In attendance at the protest or a conference the day before were Members of Congress Tom Downey, Jim Bates, Barbara Boxer, Mike Lowry, Leon Panetta and Pat Schroeder. Also present were former nuclear weapons designer Dr. Ted Taylor, Nobel Laureate for Physics Professor Owen Chamberlain, Dr. Hugh Dewitt, senior scientist at the Lawrence Livermore Weapons Laboratory, Marvin Minsky, Donner Professor of Science at MIT, Dr. Lester Grinspoon, Professor of Psychiatry at the Harvard Medical School, and former U.S. Attorney General Ramsey Clark. “This observer,” wrote Hank Greenspun, publisher of the Las Vegas Sun, “has seldom witnessed a more eminent group that was willing to accept innumerable hardships with more grace, humility and thoughtful response while petitioning for a cause that could mean survival for their children, grandchildren and all mankind.”

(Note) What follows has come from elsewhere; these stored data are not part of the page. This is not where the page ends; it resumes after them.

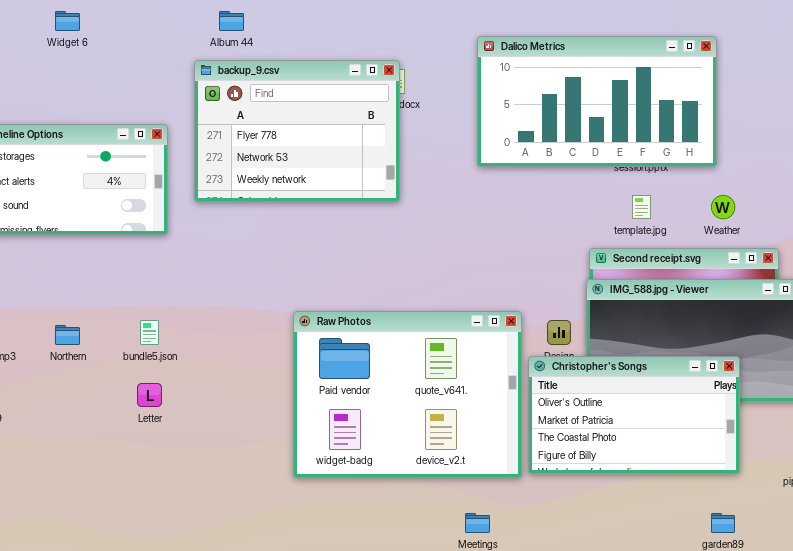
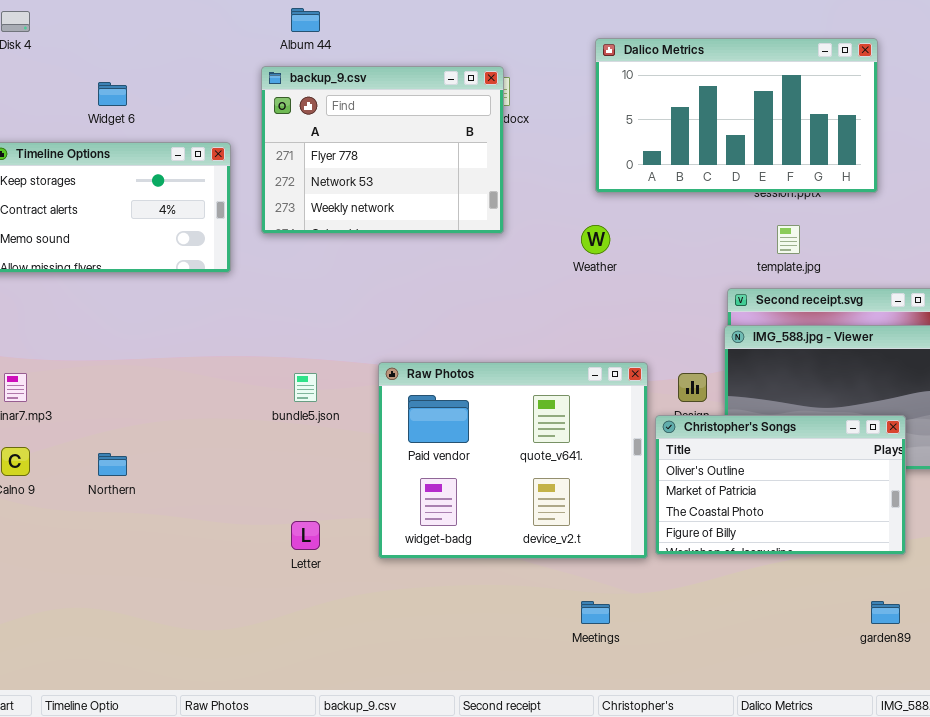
Widget 6: [55,11,80,31] -> [98,82,127,106], moved
Weather: [711,195,735,219] -> [581,225,610,254], moved
bundle5.json: [140,320,159,345] -> [294,373,317,402], moved
Northern: [55,325,80,345] -> [98,453,127,476], moved
Letter: [137,383,162,407] -> [291,521,320,550], moved

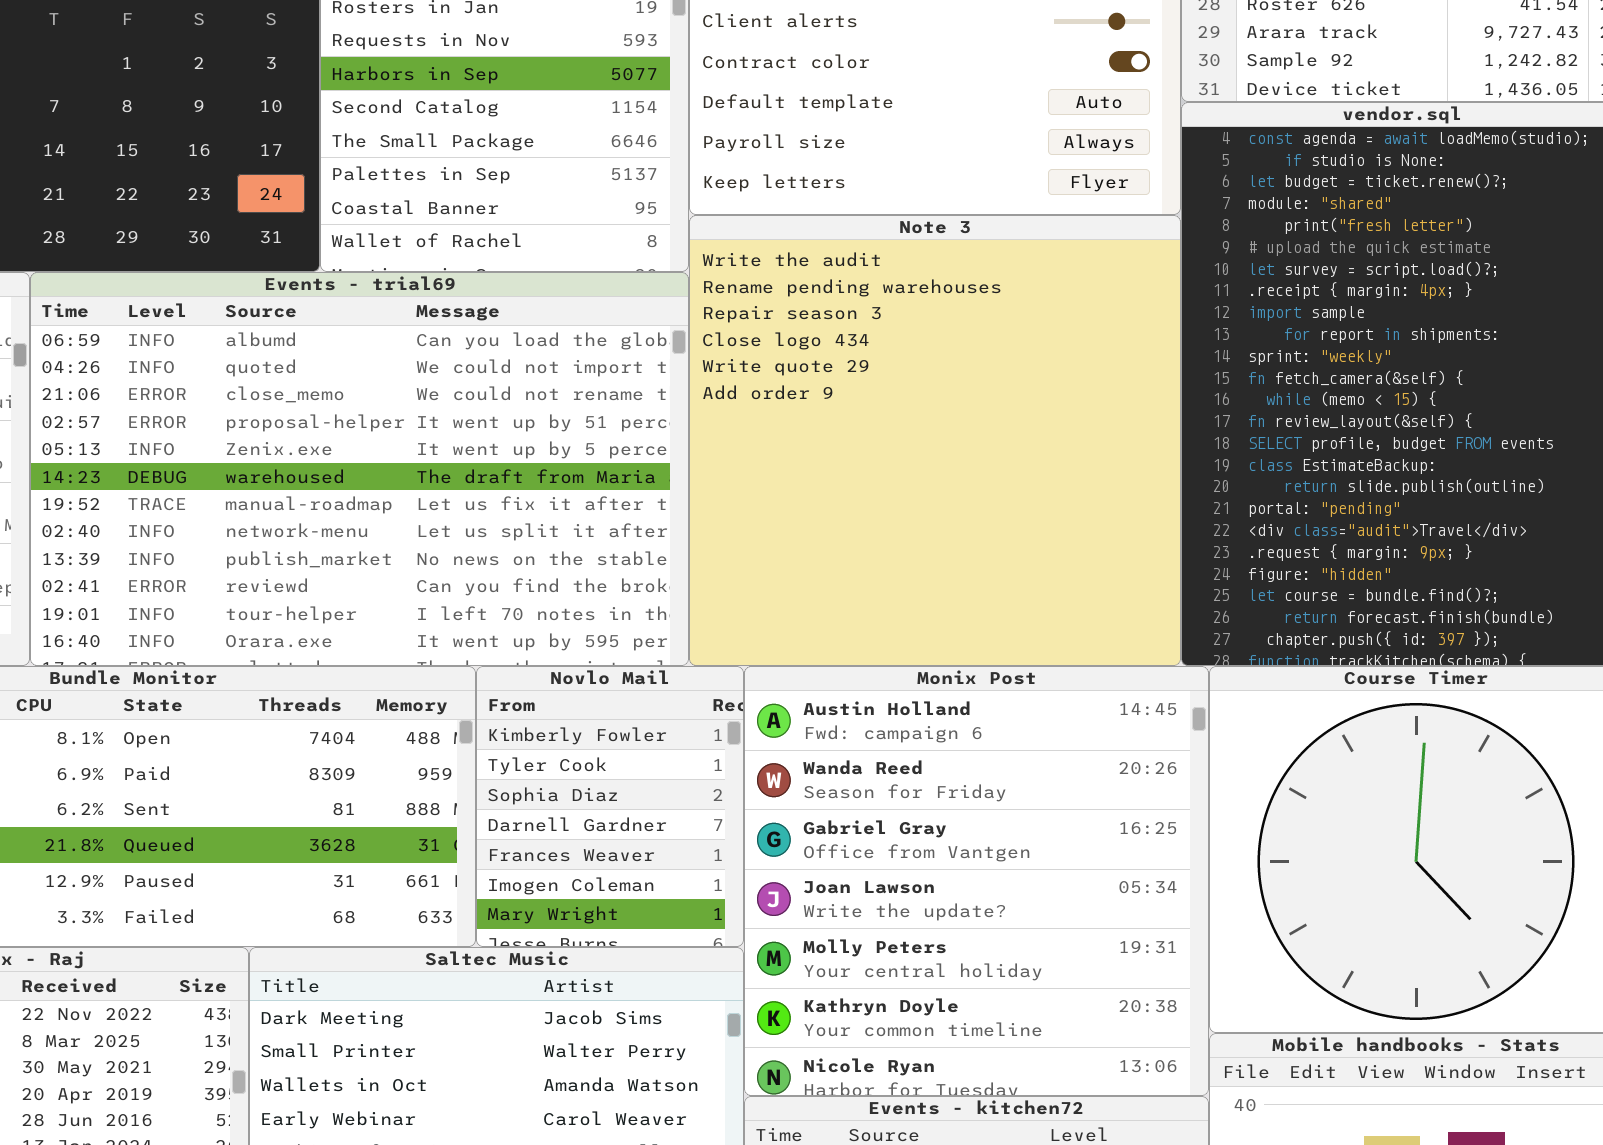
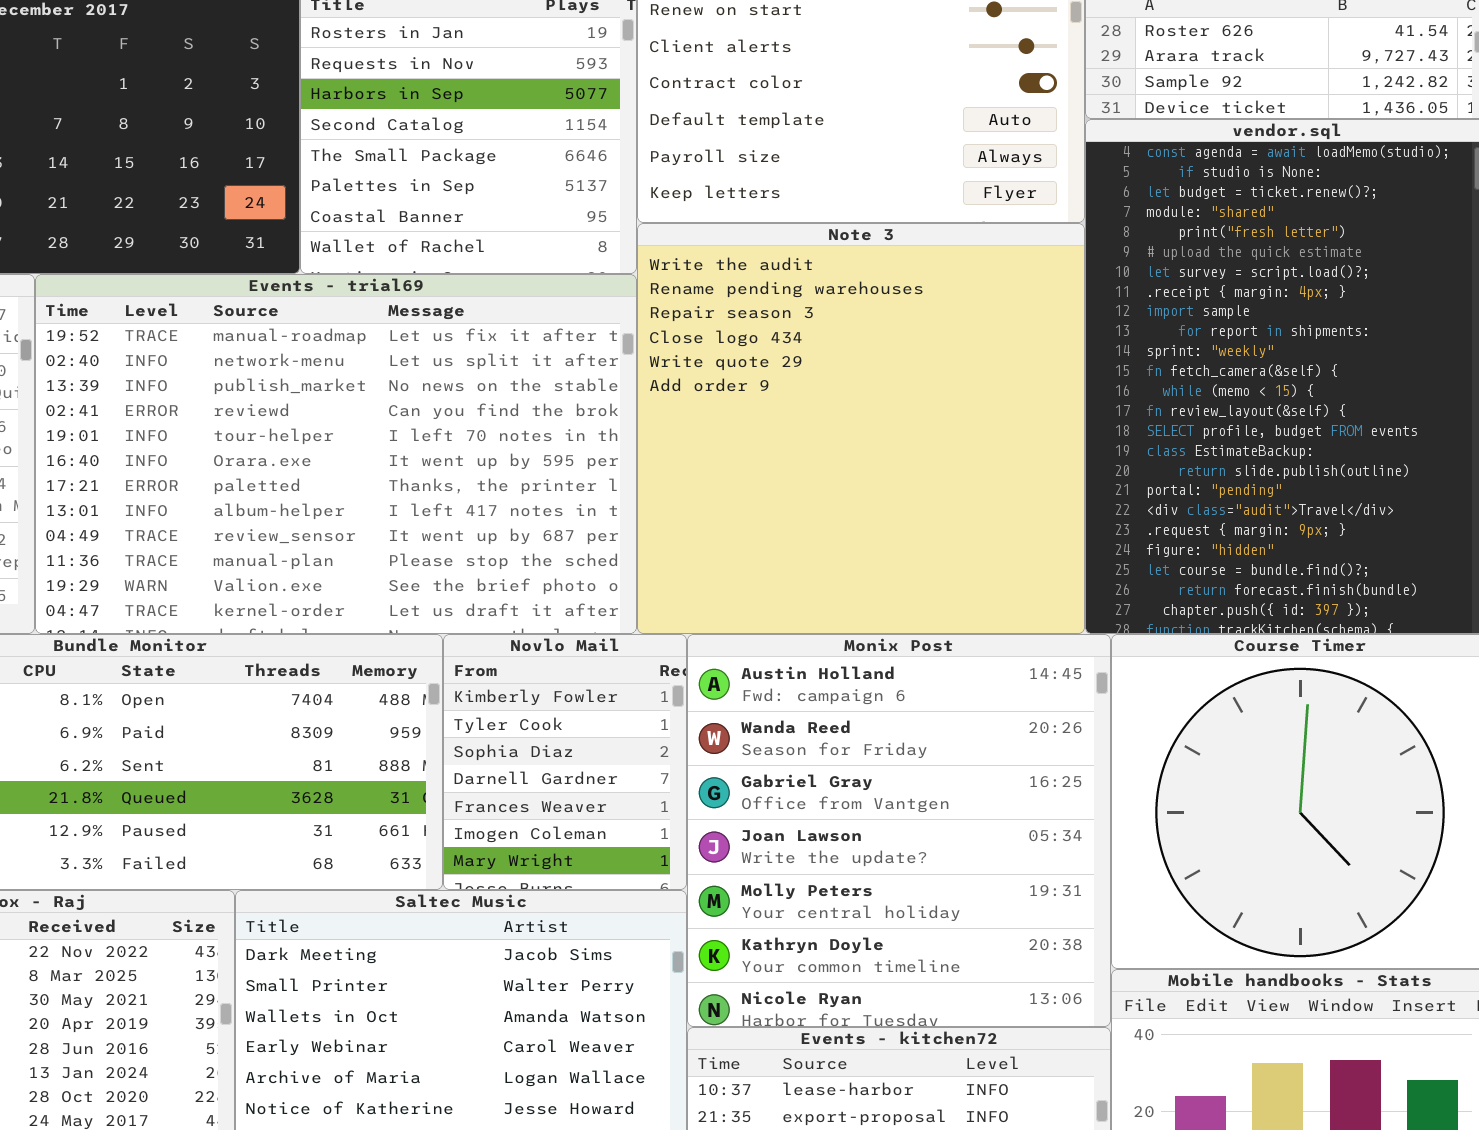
Events - trial69: [30,272,689,666] -> [35,274,637,634], scrolled down 6 rows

So here is where I’ve come to. The nuclear arms race threatens academic life and freedom and everything else we cherish. Some aspects of our education may enable us to see or understand the threat more clearly than others do. Surely we need to be better informed about the nuclear arms race so that we can effectively challenge the basic tenets that have justified its perpetuation and escalation. But in addition to becoming better informed, we have the opportunity – the obligation – to do all we can to oppose this most terrible evil of our time. Each of us can do it in his or her own way. Nonviolent civil disobedience is traditionally American, but one must be prepared for the consequences. King said, “One who breaks an unjust law must do so openly, lovingly, and with a willingness to accept the penalty.” For me, personally, there has been something liberating in this action. I recommend civil disobedience for your spiritual health.

This essay is based on the Atherton Lecture that Dr. Mack delivered at Harvard’s Kirkland House on October 21, 1986. Mack believes his lecture was provocative for the undergraduates who heard it. (He gave the lecture on the night of the fifth game of the World Series.)

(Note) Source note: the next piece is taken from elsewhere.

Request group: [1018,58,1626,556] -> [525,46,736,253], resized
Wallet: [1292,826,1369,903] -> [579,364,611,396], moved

  • John E. Mack, M.D. was a Pulitzer Prize-winning author and professor of psychiatry at Harvard Medical School.

© 1987 John E. Mack

A short version and a long version of this essay were published a few months apart. The version presented on this website combines the entire short-version (published as “Taking Action: The Higher Law of the Nuclear Age” in Greenpeace magazine, vol. 12, no. 3, July-September 1987) with a few additional sentences sourced from the original longer version (published as “Action and Academia in the Nuclear Age”, Harvard Magazine, Jan/Feb 1987, Vol. 89, No. 3, pp.25-31).